Elden Ring exists, I understand is far from a traditional JRPG but you don’t sell a lot by being a traditional JRPG. The most successful JRPG are quite different to what most consider JRPGs (RFA,MH,Pokemon and Souls)
If you want a traditional JRPG to have anything close to CP2077 ambition you will need to wait for Nintendo EPD or Capcom to make big AAA JRPGs which really I don’t see happening or Nintendo giving BOTW budget to Monolith which will only happen if they make games that sell pre-BOTW Zelda numbers. (I’m saying this because you seem to dislike SE AAA design so I ignored it because it will probably never change lol)
For the sake of this discussion, I'll ignore that you're mentioning Elden Ring in a debate about jrpgs ;>
When we're talking about hopes for ambitious jrpgs from Japanese developers, I think we need to acknowledge two things first:
- the pool developers is extremely limited. As you say, there's Square Enix, Nintendo, possibly Capcom (I think there's insane potential in a proper MonHun-jrpg not targeted at children) and maybe Atlus (we need to see how Project Re:Fantasy turns out). Oh, and Bandai Namco, sure, although I fear we're in for at least a decade of Arise-tier jrpgs from them before they make another jump in quality).
- "ambitious jrpgs" really means leaving behind some aspects of traditional jrpg design and embracing gameplay features usually found in WRPGs. This is what Xenoblade Wii did when it went with mmo-like combat, a vast open world and lots of customization and off-the-rails world exploration. But that was 2010 and XB3, while great, is not an ambitious game in terms of gameplay anymore.
Another big issue is that the industry as a whole needs to see a paradigm shift in terms of development tools. As great as a game like CP2077 is, it only features one city. We are so far away from a rpg on that level that features an entire world with several cities and landscapes. Final Fantasy 7 Remake needed to be split up into at least 3 parts. GTA6 and Elder Scrolls 6 are taking 10+ years of massive development investment. Nobody expects a Xenogears-remake anymore because fans know it'd be even more demanding than FF7R. Dev tools need to reach a new level where giant game worlds can be created in a fraction of the current dev time, otherwise games with big worlds and epic stories are stuck where they are. At that point you almost can't blame SH2's dungeon design anymore, because there's no way a project like that would ever receive the budget necessary to portray something that could be considered "ambitious". It's more busines-sound to craft a derivative dungeon crawler with attractive character designs and well-tested SMT-combat and make some money with that.

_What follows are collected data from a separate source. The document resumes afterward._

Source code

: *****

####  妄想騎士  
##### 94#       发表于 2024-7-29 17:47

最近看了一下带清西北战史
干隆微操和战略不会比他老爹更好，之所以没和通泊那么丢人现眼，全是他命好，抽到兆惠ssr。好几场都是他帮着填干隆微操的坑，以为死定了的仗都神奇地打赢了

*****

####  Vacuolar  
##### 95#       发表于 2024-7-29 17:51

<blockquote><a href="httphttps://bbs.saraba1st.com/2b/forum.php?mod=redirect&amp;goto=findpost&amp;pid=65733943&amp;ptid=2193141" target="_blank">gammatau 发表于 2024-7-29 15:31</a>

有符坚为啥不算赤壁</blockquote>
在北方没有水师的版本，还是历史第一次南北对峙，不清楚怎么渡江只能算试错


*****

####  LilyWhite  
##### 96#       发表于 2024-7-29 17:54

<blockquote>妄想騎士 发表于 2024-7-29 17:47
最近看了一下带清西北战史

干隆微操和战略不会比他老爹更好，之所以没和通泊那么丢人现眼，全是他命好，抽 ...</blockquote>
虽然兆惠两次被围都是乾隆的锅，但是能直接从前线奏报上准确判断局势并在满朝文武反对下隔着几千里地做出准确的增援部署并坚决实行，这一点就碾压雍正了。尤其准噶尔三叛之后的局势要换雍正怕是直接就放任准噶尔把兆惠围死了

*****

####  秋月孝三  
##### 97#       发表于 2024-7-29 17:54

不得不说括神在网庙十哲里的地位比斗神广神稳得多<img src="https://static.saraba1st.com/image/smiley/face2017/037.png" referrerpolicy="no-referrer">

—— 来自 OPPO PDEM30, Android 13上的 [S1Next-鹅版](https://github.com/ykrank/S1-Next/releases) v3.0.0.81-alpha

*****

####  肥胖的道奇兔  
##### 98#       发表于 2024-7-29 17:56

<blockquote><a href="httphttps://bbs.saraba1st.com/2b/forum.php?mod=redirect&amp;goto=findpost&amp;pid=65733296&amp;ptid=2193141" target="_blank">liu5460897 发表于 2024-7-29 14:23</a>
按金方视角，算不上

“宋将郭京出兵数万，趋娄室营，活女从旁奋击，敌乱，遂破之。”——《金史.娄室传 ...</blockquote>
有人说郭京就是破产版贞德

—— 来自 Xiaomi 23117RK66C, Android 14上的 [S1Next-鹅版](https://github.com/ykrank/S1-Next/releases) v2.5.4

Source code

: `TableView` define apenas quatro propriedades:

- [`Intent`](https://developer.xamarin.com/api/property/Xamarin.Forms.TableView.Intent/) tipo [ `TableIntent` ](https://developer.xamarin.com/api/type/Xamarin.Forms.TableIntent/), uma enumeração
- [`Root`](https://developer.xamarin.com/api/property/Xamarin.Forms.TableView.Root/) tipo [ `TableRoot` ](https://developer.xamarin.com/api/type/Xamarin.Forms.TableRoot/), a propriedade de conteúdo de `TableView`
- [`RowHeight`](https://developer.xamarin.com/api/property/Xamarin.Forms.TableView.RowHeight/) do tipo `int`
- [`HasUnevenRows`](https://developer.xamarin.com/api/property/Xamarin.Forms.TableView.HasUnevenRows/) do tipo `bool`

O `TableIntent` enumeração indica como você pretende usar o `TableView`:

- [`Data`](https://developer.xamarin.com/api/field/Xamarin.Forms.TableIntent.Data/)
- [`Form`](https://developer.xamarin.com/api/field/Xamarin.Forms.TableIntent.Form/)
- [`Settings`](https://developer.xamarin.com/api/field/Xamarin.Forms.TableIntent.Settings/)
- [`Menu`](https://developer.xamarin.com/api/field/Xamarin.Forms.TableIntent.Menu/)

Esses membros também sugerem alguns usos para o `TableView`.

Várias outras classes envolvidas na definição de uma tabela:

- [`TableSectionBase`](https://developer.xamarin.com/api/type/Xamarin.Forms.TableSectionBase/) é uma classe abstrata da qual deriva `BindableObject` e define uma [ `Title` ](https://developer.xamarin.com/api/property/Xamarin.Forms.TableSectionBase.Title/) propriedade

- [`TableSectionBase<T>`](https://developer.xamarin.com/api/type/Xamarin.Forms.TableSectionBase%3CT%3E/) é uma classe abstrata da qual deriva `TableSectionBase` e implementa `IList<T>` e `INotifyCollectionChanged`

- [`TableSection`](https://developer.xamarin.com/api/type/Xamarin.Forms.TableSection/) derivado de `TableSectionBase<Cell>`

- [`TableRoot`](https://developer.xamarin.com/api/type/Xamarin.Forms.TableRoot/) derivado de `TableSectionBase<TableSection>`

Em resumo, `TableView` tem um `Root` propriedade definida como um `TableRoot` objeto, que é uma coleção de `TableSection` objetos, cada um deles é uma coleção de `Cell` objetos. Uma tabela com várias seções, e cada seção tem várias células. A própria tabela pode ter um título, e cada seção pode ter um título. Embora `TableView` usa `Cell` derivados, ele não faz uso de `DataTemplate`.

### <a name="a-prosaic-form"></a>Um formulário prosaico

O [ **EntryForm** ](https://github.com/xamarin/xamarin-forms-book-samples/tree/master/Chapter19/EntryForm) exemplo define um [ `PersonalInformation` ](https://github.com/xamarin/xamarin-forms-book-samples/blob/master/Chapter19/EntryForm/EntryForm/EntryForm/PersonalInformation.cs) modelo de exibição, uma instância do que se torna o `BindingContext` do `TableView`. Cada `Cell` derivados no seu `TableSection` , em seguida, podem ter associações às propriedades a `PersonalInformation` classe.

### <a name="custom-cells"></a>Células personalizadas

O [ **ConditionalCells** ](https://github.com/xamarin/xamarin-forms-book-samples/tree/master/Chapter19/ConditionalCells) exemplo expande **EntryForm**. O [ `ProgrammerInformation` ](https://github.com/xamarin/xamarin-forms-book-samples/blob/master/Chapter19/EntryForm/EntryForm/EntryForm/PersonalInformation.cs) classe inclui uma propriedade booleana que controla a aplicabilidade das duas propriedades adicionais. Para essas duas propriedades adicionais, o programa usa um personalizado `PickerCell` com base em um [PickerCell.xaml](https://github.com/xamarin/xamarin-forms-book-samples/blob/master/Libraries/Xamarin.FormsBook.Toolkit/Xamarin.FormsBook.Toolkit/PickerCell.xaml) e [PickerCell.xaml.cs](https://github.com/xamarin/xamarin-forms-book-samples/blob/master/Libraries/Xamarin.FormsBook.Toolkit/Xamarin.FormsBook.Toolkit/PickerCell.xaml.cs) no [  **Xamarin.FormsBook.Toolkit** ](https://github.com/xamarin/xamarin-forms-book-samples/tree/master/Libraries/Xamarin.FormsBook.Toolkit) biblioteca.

We see the recurring, unproven (and imo wrong) argument that Xenoblade-sales are hindered by certain aesthetics. I think, pertaining to the second point above, that an inherent issue with jrgs is its archaic gameplay design. Hence why Elden Ring, a WRPG made in Japan, is breaking sales-records: Because it doesn't play anything like a jrpg. It feels and looks like a western rpg, active combat, lots of customization, non-linear progression, focus on awe and wonder over a hand-holding narrative based on fancy cutscenes. This is where genres stop mattering, it's about what's inherent attractive to customers and sales data we recently got from Elden Ring clearly prove this to some degree. I mentioned Xenoblade Wii in this regard, too, because it followed some western game design conventions, too, albeit to much lesser degree than Elden Ring. But this is the direction to take if you want significantly increased sales. FF16 is doing exactly that, taking a lot of clues from Witcher 3, improving on it and adding the superior art design of the FF DNA. Despite our dooming discussion in terms of Japan, I think FF16 will become the best selling FF ever worldwide, and not just because more people play video games. It's also why I was so hopeful for Monolith Soft's medieval fantasy-ip that supposedly would use action-combat over the usual indirect jrpg-combat. Tales of Arise also went for more direct action-y combat compared to past Tales of-titles. You can quote me on that, but I'm sure the upcoming wave of JRPGs starting with FF16 will be significantly closer to WRPGs that many would have expected (or wanted). But it's what sells.
PS: As for "disliking SE", it's not that I dislike their game design approach, but the pretentious nature of their writing and advertising. Basically, they're overselling their own skills in certain areas and that i can't stand. That began when they did those cringe Latin titles, "Fabula Nova Crystalis", ugh. I'm actually looking forward to FF16, because it'll probably the closest we'll get to the supposedly cancelled medieval ip of Monolith Soft.